Miranda sentou-se à mesa e contou ao policial e à assistente social tudo o que acontecera na noite anterior. Eles ouviram sem interrompê-la, o oficial Cohen rabiscando em seu bloquinho e a mulher consultando o relógio de cinco em cinco segundos. Miranda teve vontade de mandá-la parar com aquilo, de perguntar se ela tinha algo mais importante para fazer, alguma coisa que a ajudasse a comprar ternos melhores, por exemplo, mas se conteve.

- É normal que a criança bloqueie memórias de violência – disse a assistente social quando Miranda terminou de falar. – É como um mecanismo de defesa, muito comum também entre os adultos que sofreram grandes traumas.

- Certo – disse o oficial Cohen. – É mesmo muito comum – Miranda perguntou-se porque ele não dissera aquilo antes já que entendia tanto do assunto e, novamente, mordeu a língua.

- Vou precisar falar com ela – a assistente social levantou-se. – Conhecê-la melhor.

- Ela está com minha filha – Miranda olhou para madre Deborah, que ficara em silêncio o tempo todo, e continuou: – Acho que elas estão no refeitório.

- Se essa garota estiver mesmo machucada como você diz, então temos que encontrar os pais ou responsáveis por ela o mais rápido possível. Eles vão precisar responder a algumas perguntas bem sérias – disse a assistente social.

- Pode apostar – disse o oficial Cohen.

Do outro lado da mesa, madre Deborah olhava para Miranda com o rosto impassível e as sobrancelhas levemente arqueadas.
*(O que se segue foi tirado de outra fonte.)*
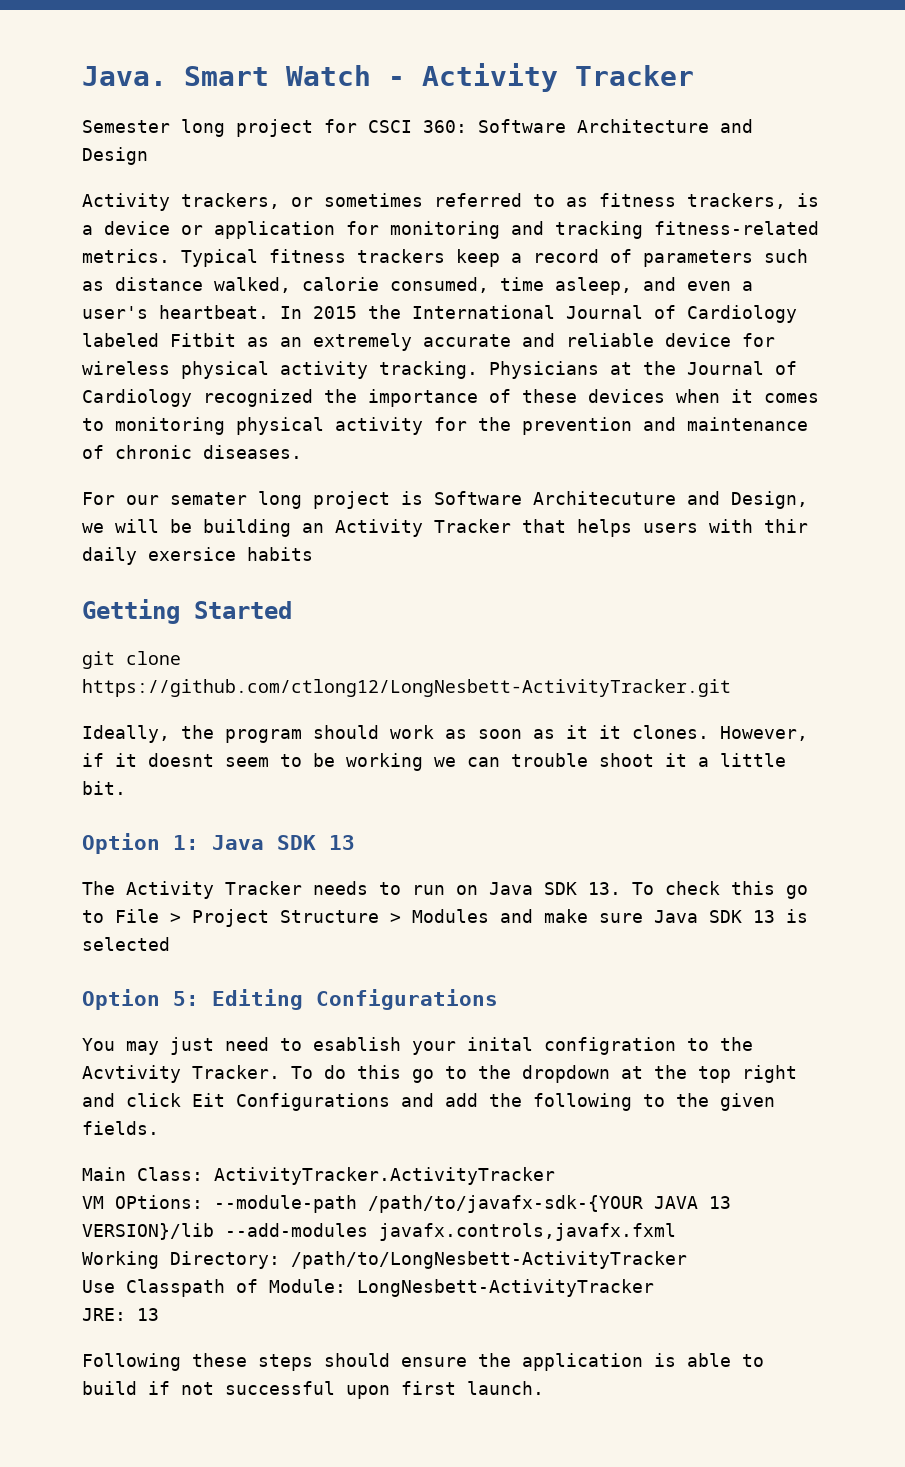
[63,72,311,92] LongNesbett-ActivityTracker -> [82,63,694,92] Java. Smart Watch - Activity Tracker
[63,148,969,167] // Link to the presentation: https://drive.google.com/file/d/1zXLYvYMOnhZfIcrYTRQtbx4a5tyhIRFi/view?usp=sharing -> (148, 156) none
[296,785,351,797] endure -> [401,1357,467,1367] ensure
Em seu silêncio pairava a mesma pergunta que ela fizera na noite passada: No que foi que você nos meteu?

Todos os esforços da polícia para encontrar os pais ou responsáveis de Sophia Manning deram em nada: a menina simplesmente não possuía um passado. Além daqueles ferimentos e marcas, ela era uma tela em branco com um grande ponto de interrogação desenhado no centro. Acionaram o Sistema de Proteção à Criança e, enquanto seu nome circulava pelo sistema, Sophia morou com as irmãs do convento de Nossa Senhora do Sagrado Coração.

Viveu em paz com elas por quase dois meses. Até que vieram buscá-la.